Deehalter shook his head in irritation. “This thing didn't come from a skull or a little bit of iron,” he snapped. “It's big, big enough to kill a Holstein.”

“It was there just the same,” Kernes replied. “We've got to close that grave up with everything in it again. Then maybe we'll be okay.”

“You're nuts,” Deehalter said. But he remembered the thing's eyes and the gape of its jaws; and he knew that some time that day he would help Kernes bury the objects again.

*   *   *

Deehalter walked to the mound and the parked jeep without speaking. In the field behind him, the crows settled noisily on the carrion again.

Kernes had lifted out a pair of shovels and the gunny sack holding the objects. “Well?” he asked.

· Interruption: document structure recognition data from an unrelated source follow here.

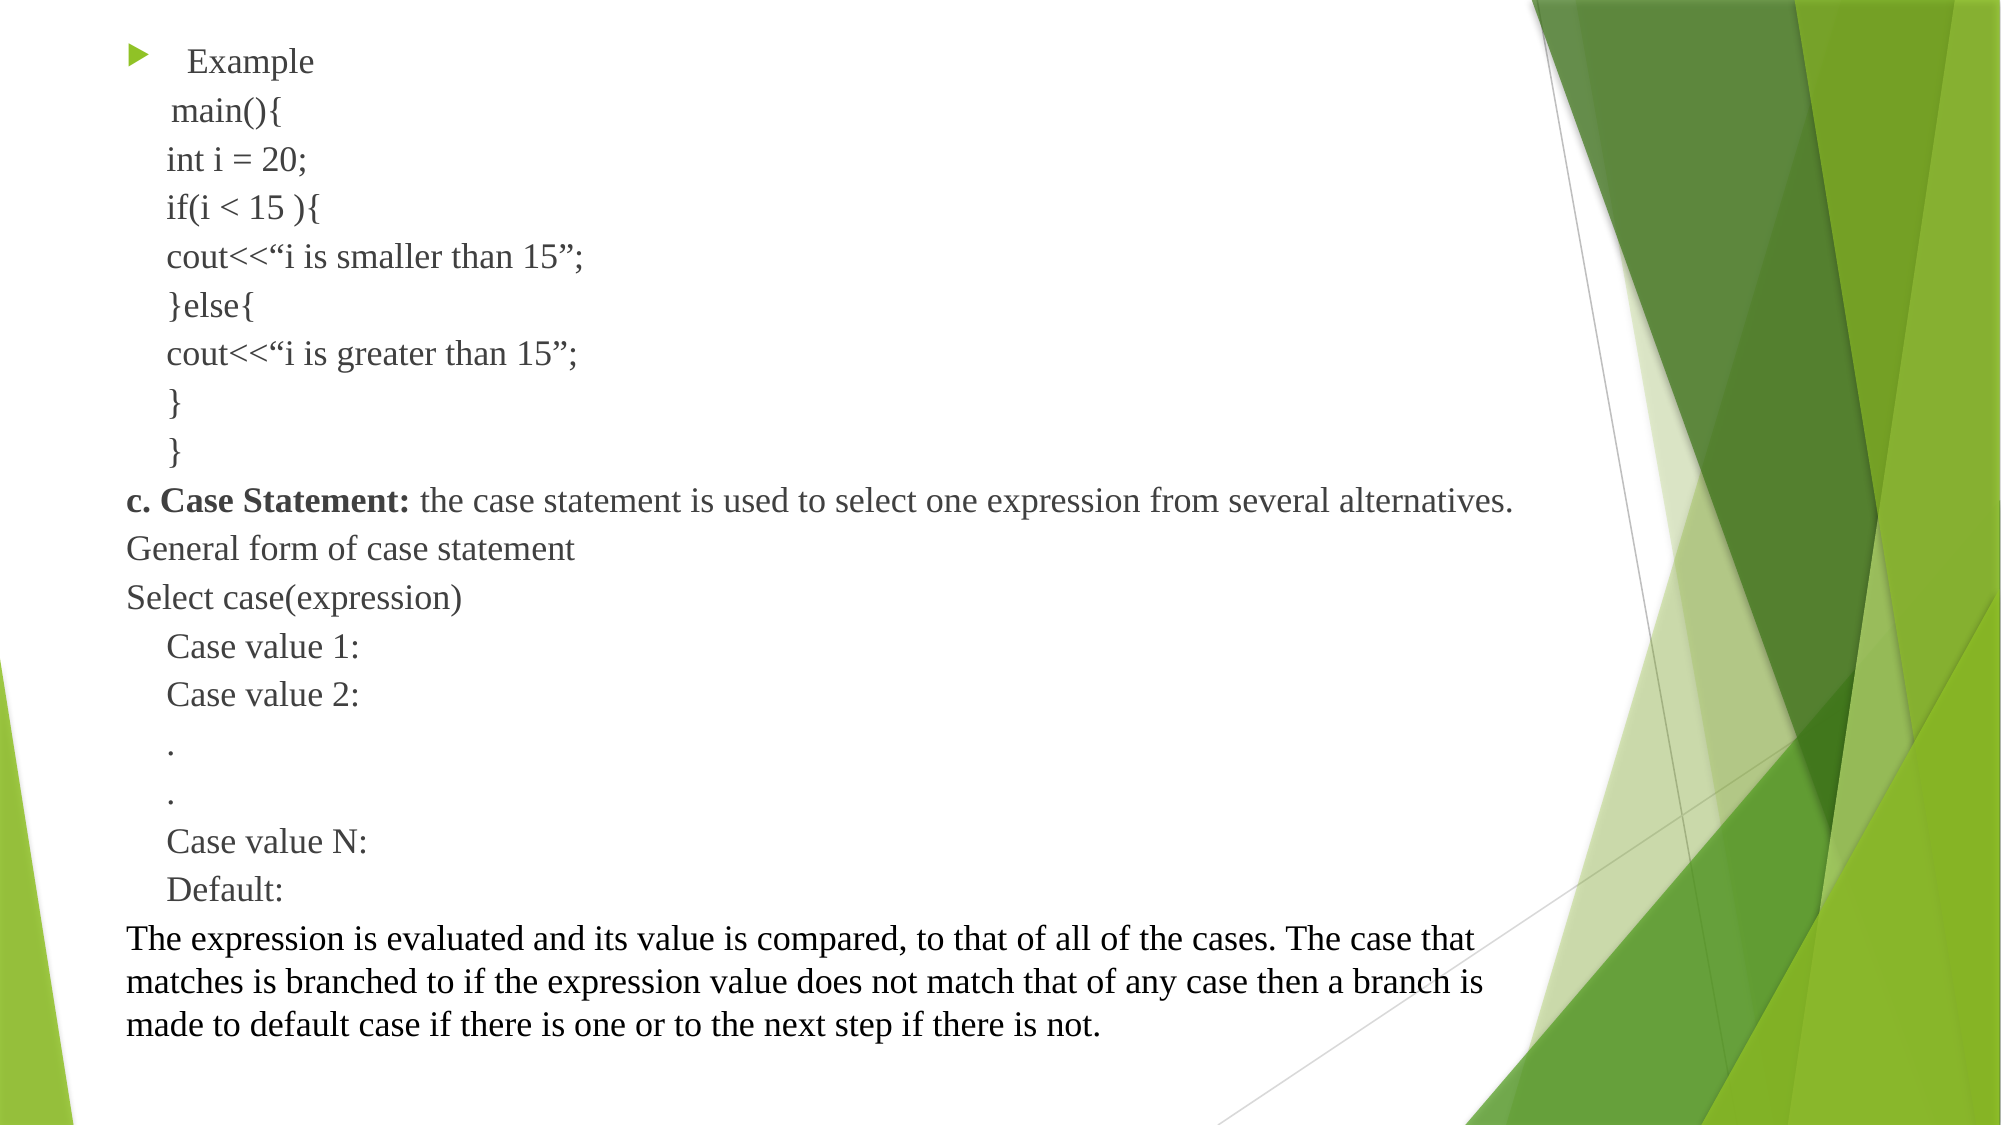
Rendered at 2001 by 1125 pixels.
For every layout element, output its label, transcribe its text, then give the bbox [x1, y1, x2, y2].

list Example main(){ int i = 20; if(i < 15 ){ cout<<“i is smaller than 15”; }else{ cout<<“i is greater than 15”; } } c. Case Statement: the case statement is used to select one expression from several alternatives. General form of case statement Select case(expression) Case value 1: Case value 2: . . Case value N: Default: The expression is evaluated and its value is compared, to that of all of the cases. The case that matches is branched to if the expression value does not match that of any case then a branch is made to default case if there is one or to the next step if there is not. [111, 30, 1532, 1100]
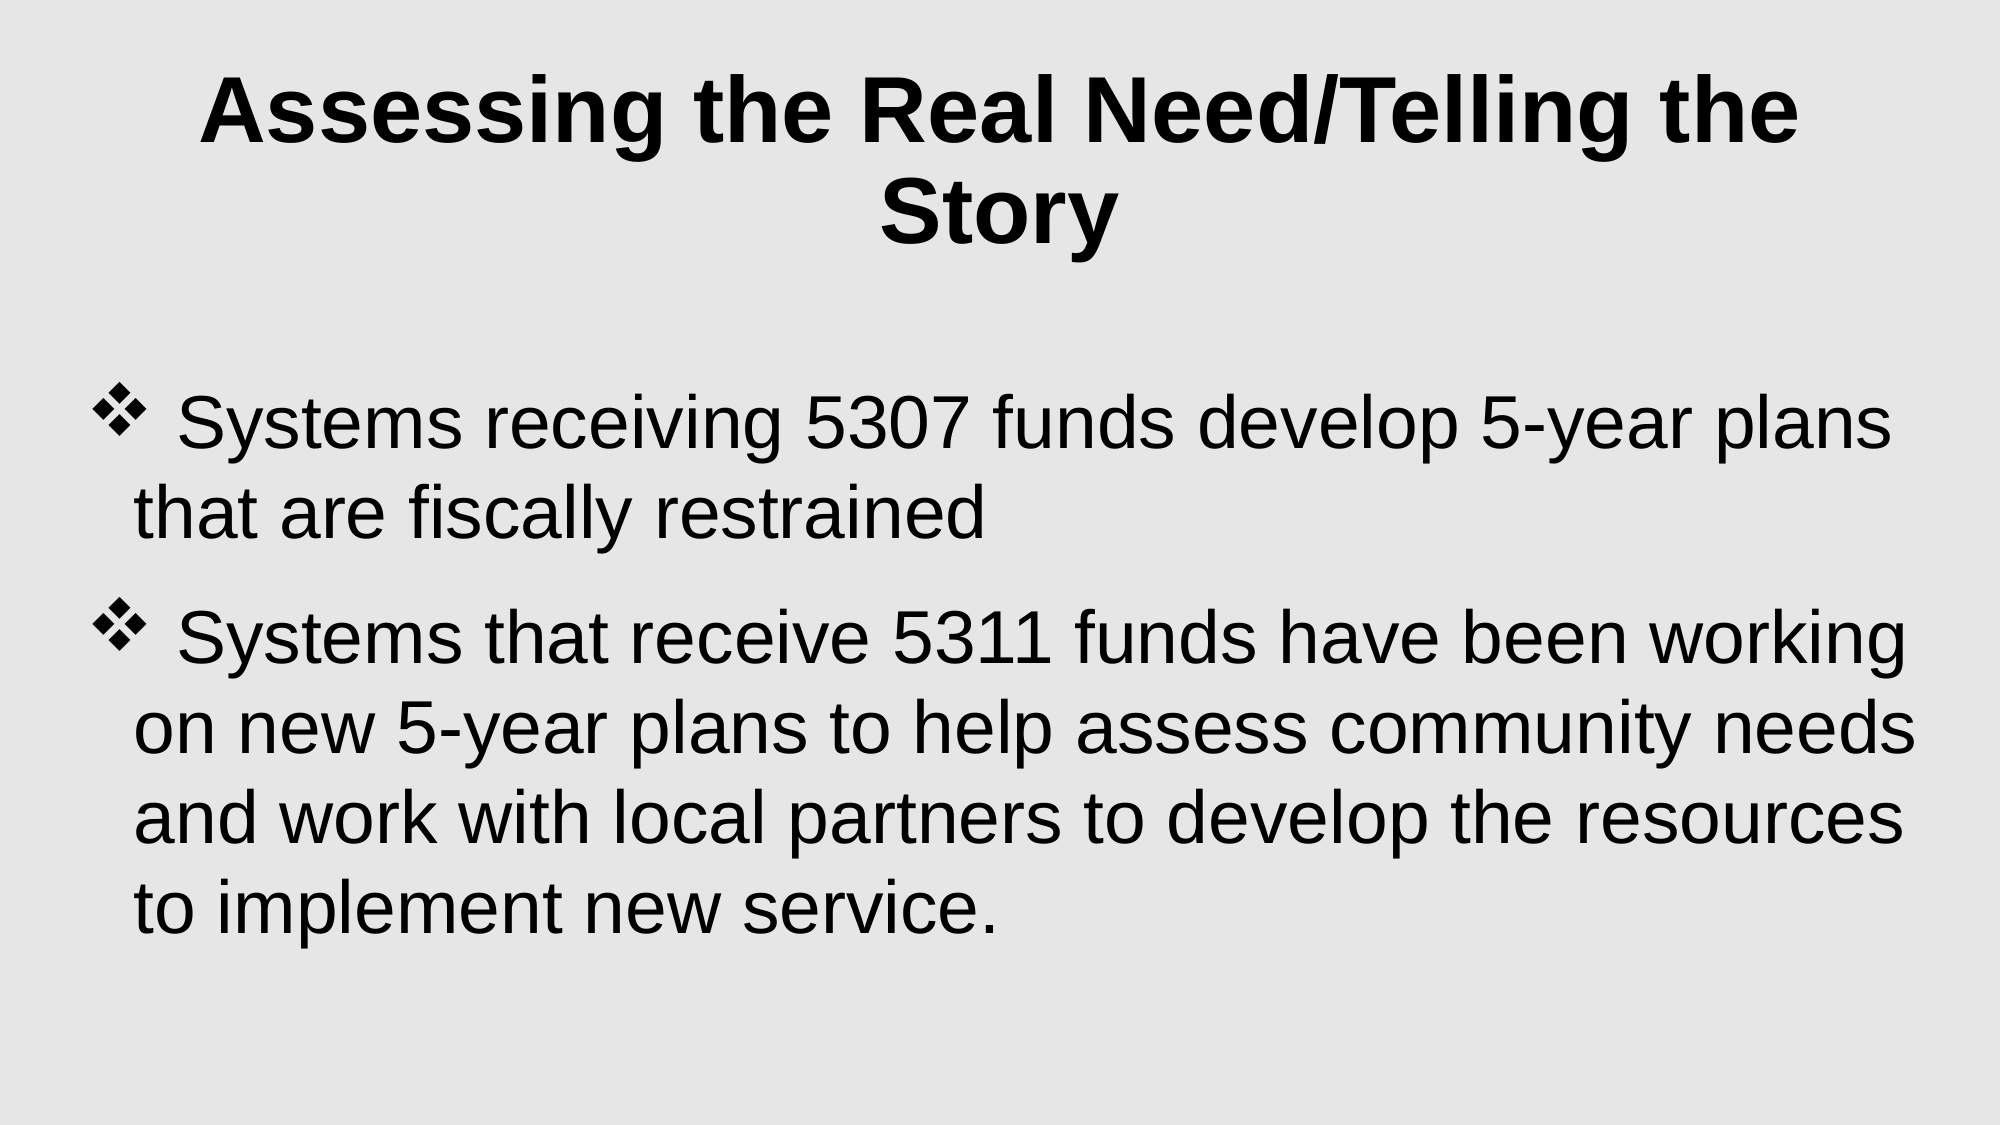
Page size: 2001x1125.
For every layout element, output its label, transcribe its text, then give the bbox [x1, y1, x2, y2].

title Assessing the Real Need/Telling the Story [137, 53, 1863, 272]
text_box Systems receiving 5307 funds develop 5-year plans that are fiscally restrained Systems that receive 5311 funds have been working on new 5-year plans to help assess community needs and work with local partners to develop the resources to implement new service. [72, 366, 1963, 957]
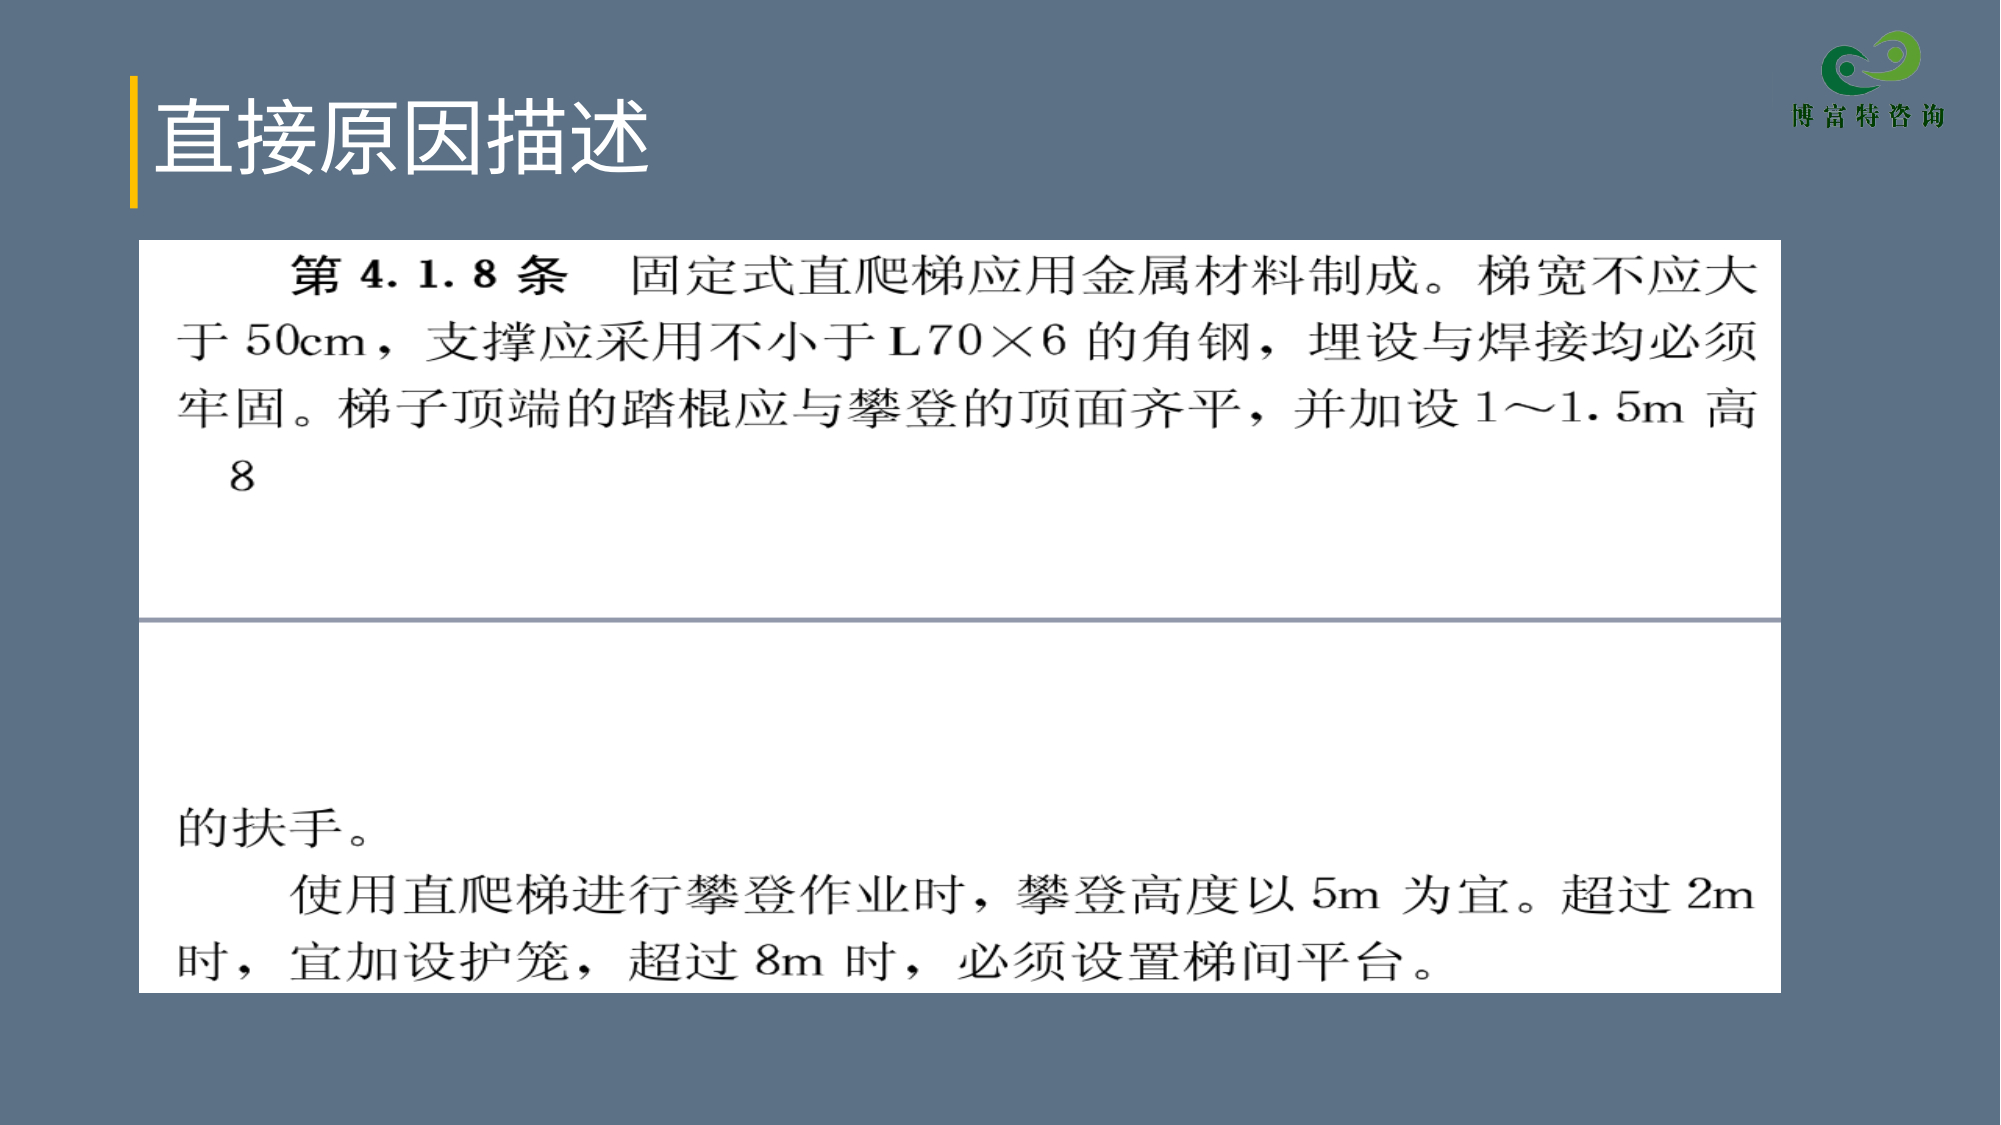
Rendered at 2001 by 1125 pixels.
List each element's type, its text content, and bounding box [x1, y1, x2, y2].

“Yeah,” said Deehalter with a shrug, “it was Wiener.”

Kernes began to undo the knot which closed the sack's throat. Without looking up, he said, “I think it's the moon. That's why it didn't come out when we opened the mound. It needed the full moon to bring it out.”

“Bullshit,” said Deehalter. “I
saw
the thing and it's not moonlight, it's as solid as you or me. Damn sight solider than old Wiener there,” he added with a grim twist of his head. “Moonlight's just light, anyway.”

“Fluorescent light's just light too,” Kernes retorted, “but it makes plants grow like they don't with a regular lightbulb. Christ, Dee, don't you
feel
the moon on you at night?”

Deehalter did, but he wasn't about to admit that weakness even in the noon sun. Kernes had paused after opening the bag, unwilling either to dump the contents back into the hole without ceremony or to touch them again bare-handed. The big man hesitated also. Then he glanced at the guns in easy reach, between the front seats of the jeep, and lifted out the skull.